With the completion of his second mission, Reightler has logged over 327 hours in space.

His technical assignments to date have included: Chief of the Astronaut Office Space Station Branch; Chief of the Astronaut Office Mission Support Branch; Lead Spacecraft Communicator (CAPCOM); Lead Astronaut for flight software development and computer systems; Flight Crew Operations Directorate representative to the Program Requirements Control Board; weather coordinator for Space Shuttle launches and landings; Astronaut Office representative in the areas of ascent, entry, and aborts.

==Corporate experience==
In 1995, Reightler left NASA and retired from the U.S. Navy with the rank of Captain.

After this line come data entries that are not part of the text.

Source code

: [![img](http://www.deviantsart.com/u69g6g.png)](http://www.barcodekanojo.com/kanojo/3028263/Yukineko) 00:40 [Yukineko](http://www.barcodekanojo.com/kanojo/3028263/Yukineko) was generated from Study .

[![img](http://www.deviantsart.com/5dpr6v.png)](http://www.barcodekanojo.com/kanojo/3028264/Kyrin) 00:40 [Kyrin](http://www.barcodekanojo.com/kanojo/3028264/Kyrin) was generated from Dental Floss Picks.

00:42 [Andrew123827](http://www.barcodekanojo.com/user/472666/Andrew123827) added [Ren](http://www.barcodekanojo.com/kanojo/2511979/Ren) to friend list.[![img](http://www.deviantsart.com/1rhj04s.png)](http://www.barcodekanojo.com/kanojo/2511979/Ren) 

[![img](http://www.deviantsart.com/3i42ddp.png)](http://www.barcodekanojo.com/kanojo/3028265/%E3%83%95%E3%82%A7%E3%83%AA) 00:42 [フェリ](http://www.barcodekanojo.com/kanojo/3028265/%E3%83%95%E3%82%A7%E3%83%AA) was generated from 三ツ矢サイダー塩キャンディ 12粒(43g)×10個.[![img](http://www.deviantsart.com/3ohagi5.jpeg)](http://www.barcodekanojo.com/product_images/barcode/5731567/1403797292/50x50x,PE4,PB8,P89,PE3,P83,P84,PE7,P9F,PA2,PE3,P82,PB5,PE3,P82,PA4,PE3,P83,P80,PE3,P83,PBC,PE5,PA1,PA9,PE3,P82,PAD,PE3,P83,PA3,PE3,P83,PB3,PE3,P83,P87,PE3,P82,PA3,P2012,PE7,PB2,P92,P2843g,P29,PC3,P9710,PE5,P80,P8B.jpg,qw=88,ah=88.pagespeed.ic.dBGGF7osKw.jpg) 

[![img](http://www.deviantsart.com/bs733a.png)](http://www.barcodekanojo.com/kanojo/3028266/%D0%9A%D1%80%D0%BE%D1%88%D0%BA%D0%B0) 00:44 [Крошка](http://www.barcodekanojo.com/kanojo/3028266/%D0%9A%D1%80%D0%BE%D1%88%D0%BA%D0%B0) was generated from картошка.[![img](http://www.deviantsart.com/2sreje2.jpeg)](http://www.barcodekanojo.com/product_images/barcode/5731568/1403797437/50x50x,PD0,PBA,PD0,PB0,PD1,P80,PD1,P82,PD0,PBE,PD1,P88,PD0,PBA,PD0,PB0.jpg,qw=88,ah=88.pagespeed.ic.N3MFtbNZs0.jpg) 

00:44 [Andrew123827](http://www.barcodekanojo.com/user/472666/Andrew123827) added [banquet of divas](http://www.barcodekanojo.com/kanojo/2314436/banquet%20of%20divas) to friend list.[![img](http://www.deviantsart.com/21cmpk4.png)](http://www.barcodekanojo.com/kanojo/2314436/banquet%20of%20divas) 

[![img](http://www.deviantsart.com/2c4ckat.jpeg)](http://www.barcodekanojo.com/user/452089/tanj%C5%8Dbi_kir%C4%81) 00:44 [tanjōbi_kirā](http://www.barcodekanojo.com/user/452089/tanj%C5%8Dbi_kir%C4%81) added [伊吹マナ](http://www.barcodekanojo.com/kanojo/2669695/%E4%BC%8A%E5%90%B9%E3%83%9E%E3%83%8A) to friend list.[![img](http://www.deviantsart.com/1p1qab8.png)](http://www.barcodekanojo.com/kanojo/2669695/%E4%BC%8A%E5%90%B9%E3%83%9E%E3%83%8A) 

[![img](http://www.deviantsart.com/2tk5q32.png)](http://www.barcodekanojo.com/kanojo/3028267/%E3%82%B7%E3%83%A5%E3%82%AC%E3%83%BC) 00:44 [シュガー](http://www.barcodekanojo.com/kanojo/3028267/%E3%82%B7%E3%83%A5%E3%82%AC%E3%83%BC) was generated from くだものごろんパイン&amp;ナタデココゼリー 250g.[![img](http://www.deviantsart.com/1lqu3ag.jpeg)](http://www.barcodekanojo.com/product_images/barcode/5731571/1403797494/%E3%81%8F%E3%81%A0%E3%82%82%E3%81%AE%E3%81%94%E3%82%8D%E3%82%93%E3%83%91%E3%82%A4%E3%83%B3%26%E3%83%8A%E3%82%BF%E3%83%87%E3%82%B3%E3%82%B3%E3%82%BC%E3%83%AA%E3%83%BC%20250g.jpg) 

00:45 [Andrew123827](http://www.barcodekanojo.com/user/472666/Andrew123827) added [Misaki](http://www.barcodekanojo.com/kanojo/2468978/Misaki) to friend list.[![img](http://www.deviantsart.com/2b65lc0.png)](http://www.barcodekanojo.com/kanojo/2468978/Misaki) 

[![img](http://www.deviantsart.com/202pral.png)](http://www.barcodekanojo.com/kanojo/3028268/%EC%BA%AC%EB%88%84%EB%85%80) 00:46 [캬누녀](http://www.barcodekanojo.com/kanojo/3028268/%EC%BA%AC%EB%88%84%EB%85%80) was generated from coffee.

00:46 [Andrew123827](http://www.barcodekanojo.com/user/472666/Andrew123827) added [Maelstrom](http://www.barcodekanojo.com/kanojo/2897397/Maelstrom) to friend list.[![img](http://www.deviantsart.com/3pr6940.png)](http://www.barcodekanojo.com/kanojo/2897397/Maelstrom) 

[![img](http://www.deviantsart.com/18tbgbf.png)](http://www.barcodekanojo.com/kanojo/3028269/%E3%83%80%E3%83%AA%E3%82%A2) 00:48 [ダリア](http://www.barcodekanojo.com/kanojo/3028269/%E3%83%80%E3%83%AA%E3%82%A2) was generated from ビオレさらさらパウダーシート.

He joined Lockheed Martin as the Program Manager for the Engineering, Test, and Analysis contract at the Johnson Space Center. He was then promoted to Vice President of the Science, Engineering, Analysis, and Test (SEAT) Operation providing engineering and science services to NASA and other government and foreign customers, including the prime engineering and science contract at the Johnson Space Center. In 2001, he was promoted to Senior Vice President (COO) of Lockheed Martin Space Operations, the corporation's organization responsible for providing technical services (engineering, science, and operations) to the Civil Space business sector and related government and foreign customers. He held a dual assignment as Vice President and Program Manager for NASA's Consolidated Space Operations Contract (CSOC) for the final year and one half of the contract. CSOC was responsible for managing all of NASA's communication and data services including the Deep Space Network, Space Network, Ground Network and Mission Control Centers. Reightler was promoted to President of Lockheed Martin Space Operations in 2004. During this period, he was successful in creating internal partnerships within Lockheed Martin that resulted in winning several important NASA competitions including the NASA Crew Exploration Vehicle (Orion) contract. With this win, he took the opportunity to transfer within Lockheed Martin from technical services to development. In December 2006, Reightler became the Vice President, NASA Program Integration for the Lockheed Martin Space Systems Co., Human Space Flight. Reightler left Lockheed Martin in February 2011 to become the Vice President, Engineering Services for ATK Space Systems Division. In August 2012 he left ATK to join the faculty of the U.S. Naval Academy. He continues to be an independent aerospace and business consultant to government and commercial organizations.

==Academic experience==
In 2012, Reightler was selected as the Robert A. Heinlein Distinguished Professor of Aerospace Engineering at the U.S. Naval Academy. Reightler became the inaugural Tig H. Krekel, Class of '75, Distinguished Chair in Space Science at the U.S. Naval Academy in 2017. He serves as a volunteer coach for the Naval Academy's Varsity Offshore Sailing Team and an Instructor-skipper and Officer in Tactical Command for the Offshore Sail Training Squadron.

==Organizations==
Associate Fellow, American Institute of Aeronautics and Astronautics; Associate Fellow, Society of Experimental Test Pilots (SETP); Association of Space Explorers (ASE); U.S. Naval Academy Alumni Association; American Astronautical Society.

==Special honors==
Defense Superior Service Medal; Legion of Merit; Defense Meritorious Service Medal; Navy Commendation Medal; Navy Unit Commendation; Meritorious Unit Commendation; Armed Forces Expeditionary Medal; National Defense Service Medal; NASA Exceptional Service Medal; two NASA Space Flight Medals; Johnson Space Center Certificate of Commendation; NASA Group Achievement Award; Intelsat EVA Recovery Team Award. Distinguished graduate, U.S. Naval Academy and U.S. Naval Test Pilot School. Absolute world altitude record for Class P aero-spacecraft. Mac Short Award in Aviation from U.S. Naval Academy (1973). Distinguished Alumni Award from U.S. Naval Postgraduate School. George M. Low Award. Member, Virginia Aviation Hall of Fame. Challenger Seven Award from the Challenger Center for Space Science Education. Reightler is an Eagle Scout. He also appeared on the Barney & Friends home video "Barney In Outer Space", and the film, "To Be an Astronaut". He was a technical advisor for the film Apollo 13.